Daily

16 June 2010 Filed In: corner view




When I gave birth to my daughter nearly five years ago, my relationship with time changed. It was as though my entire life was infused with new colors, my consciousness broadened, and each moment that we had with our tiny girl was this insane gift that we had been given. Every moment was alive.
Each moment was not easy, mind you. Mira was awake, both literally and (what is the word?) spiritually. She was so sensitive as to who was holding her that she would kick and scream if she was placed in anyone’s arms besides Sean’s or mine, enraged that we would dare allow another to hold her. In fact, she wanted to be held constantly, on the breast constantly, bounced on the exercise ball for hours to even consider sleeping. She wanted our full attention at all times. She had us rapt. Sometimes the love was so intense and overwhelming that I would just sit there and weep.

(Saved data entries)
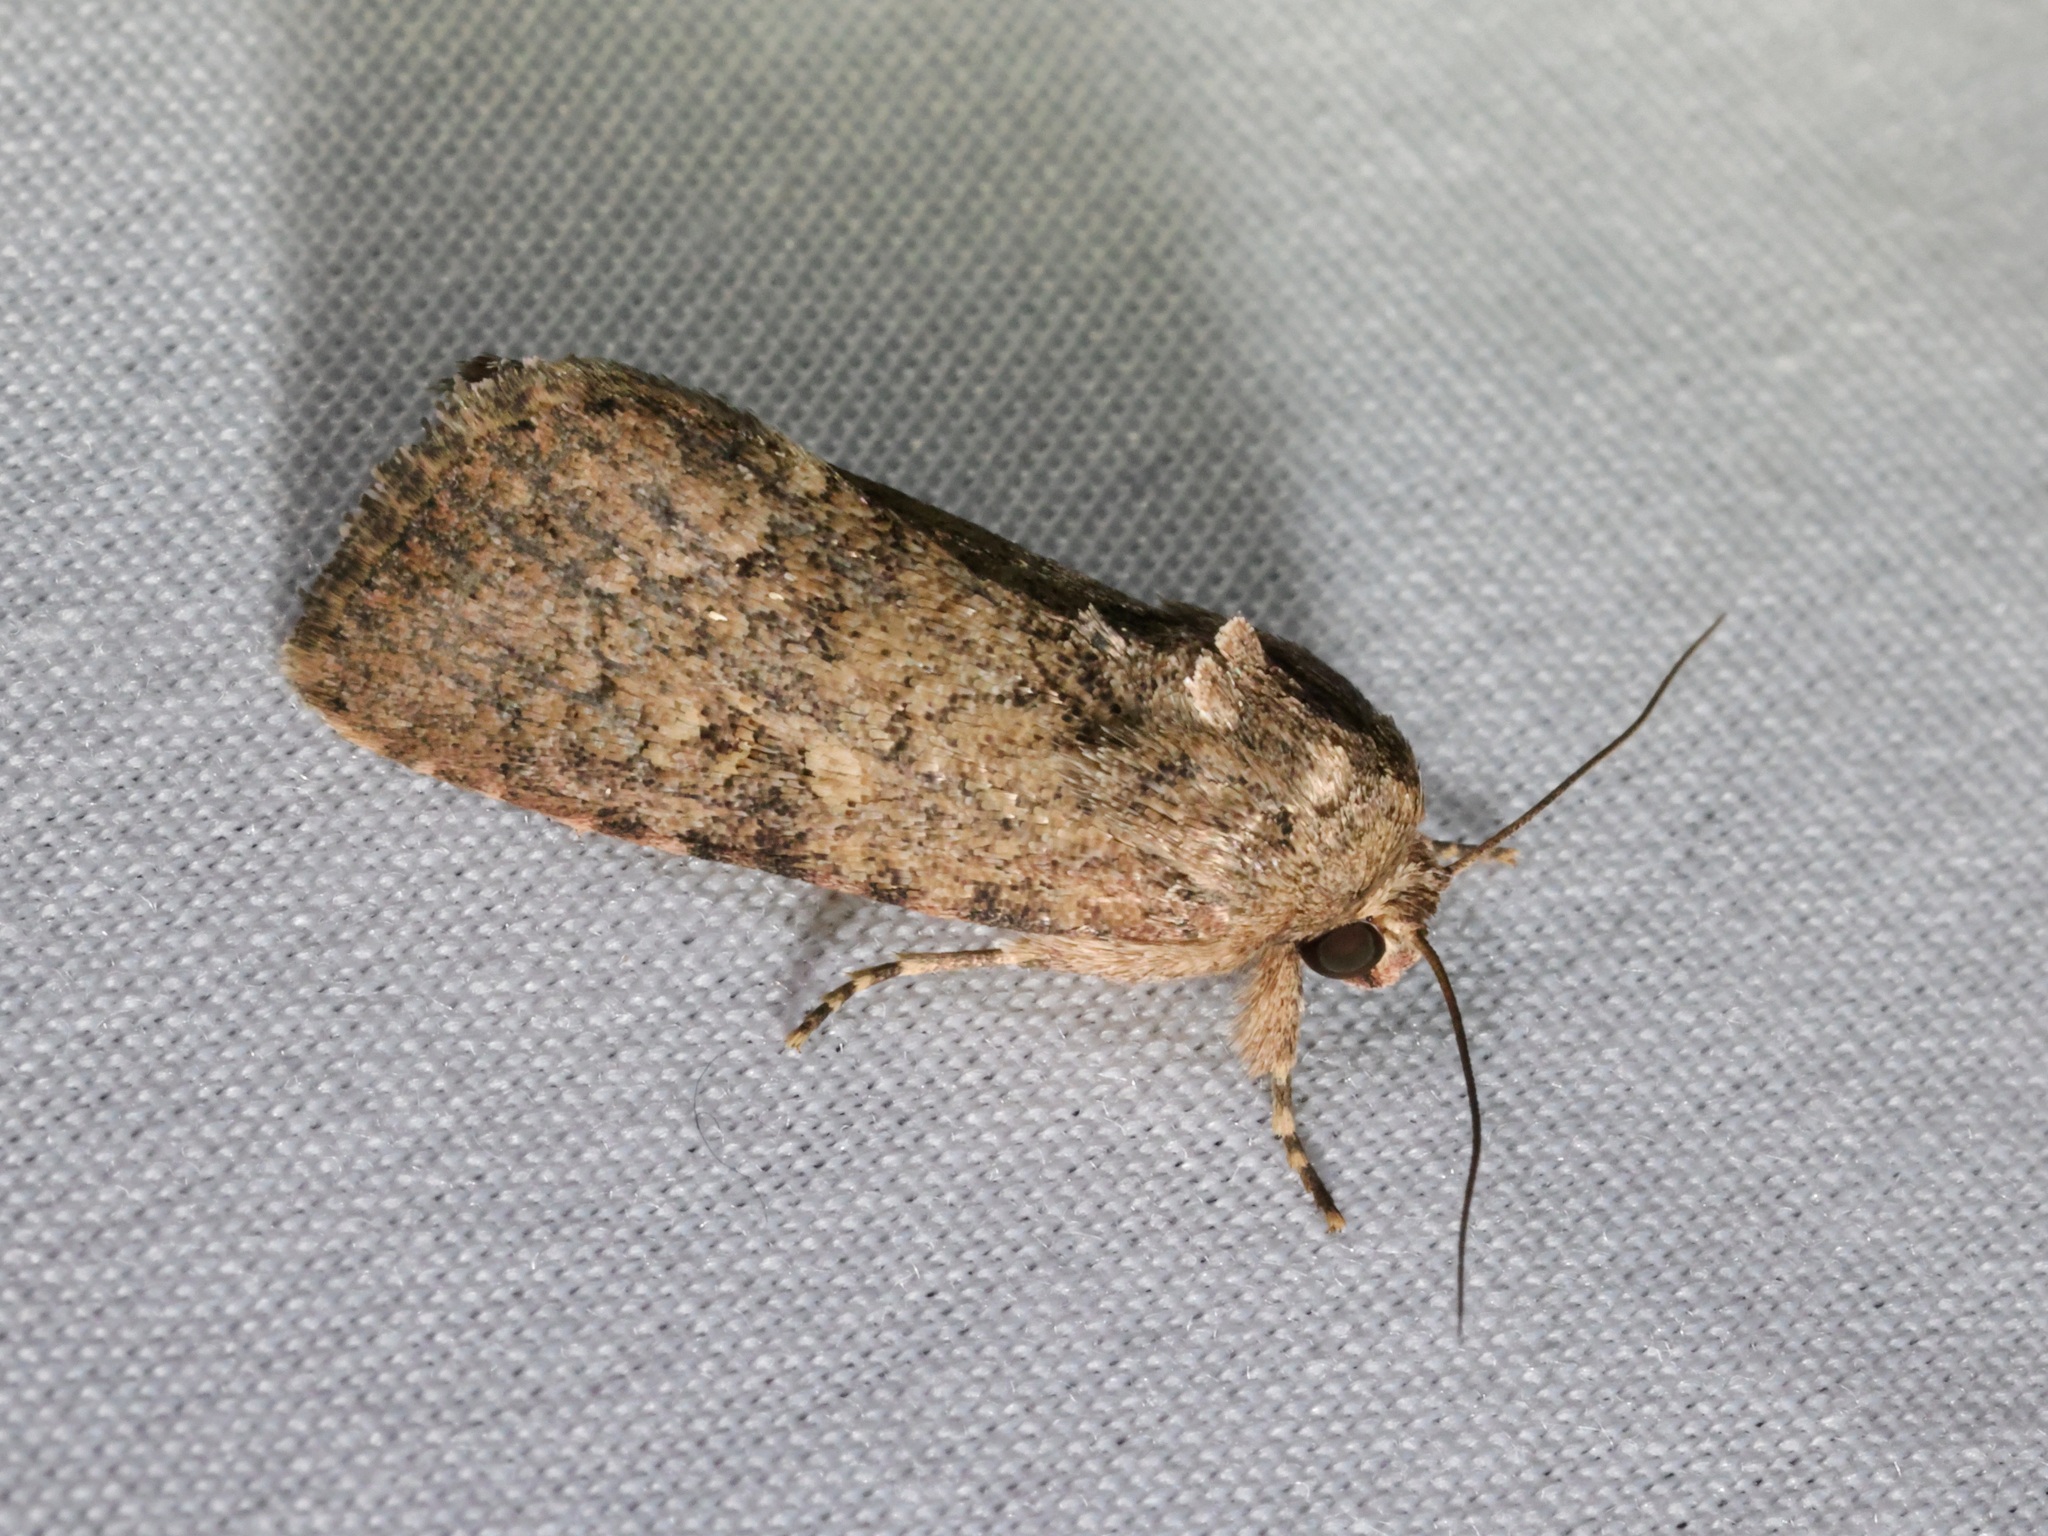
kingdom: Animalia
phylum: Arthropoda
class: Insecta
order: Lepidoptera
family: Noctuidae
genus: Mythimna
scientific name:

### Task set
a. In the post about the writer's daughter, besides the writer, whose arms was Mira willing to be held in?
b. Reproduce the passage of the post about the writer's daughter, beginning at the words "When I gave" and stopping after "moment was alive.".
c. Go on with the post about the writer's daughter, picking up after its final sentence.

### Task responses
a. Sean's.

b.
When I gave birth to my daughter nearly five years ago, my relationship with time changed. It was as though my entire life was infused with new colors, my consciousness broadened, and each moment that we had with our tiny girl was this insane gift that we had been given. Every moment was alive.

c.
And yet, each day that Mira was with us, I could feel that she was moving away from me. That time that she was inside me, the way she kept me attuned with her little kicks and the somersaults that she loved to turn inside, was over. One cord had been cut. Each time she had a first: turning a day, a week, a month, a year, two, I felt another cord release.
My experience with time shifted yet again when my son was born. Liev was pure sunshine. Because of the ease between us, and probably because he let me sleep (at least, a little), each day felt like a complete delight. While I was pregnant with him and for many months afterward, the song that constantly played in my head and that I sang as his lullaby was, “Here Comes the Sun”. We would wake up together and smile at one another, so clearly happy to have another day to snuggle, to enjoy nursing, to love and to play.
It was not until Liev entered this past year that time seemed to really alter with him. He asserted himself and began throwing mega tantrums. Each morning was its own small hell. From the time he got up, each step of the day consisted of a fight with one or all of us. He did not want to get out of bed. He would NOT change his diaper. He WILL NOT get dressed. And so on until the evening when the whole thing would happen in reverse He could NOT get undressed. He WOULD NOT take a bath. He DID NOT, DID NOT wish to brush his teeth, sit on the potty, or really do anything that went into daily life.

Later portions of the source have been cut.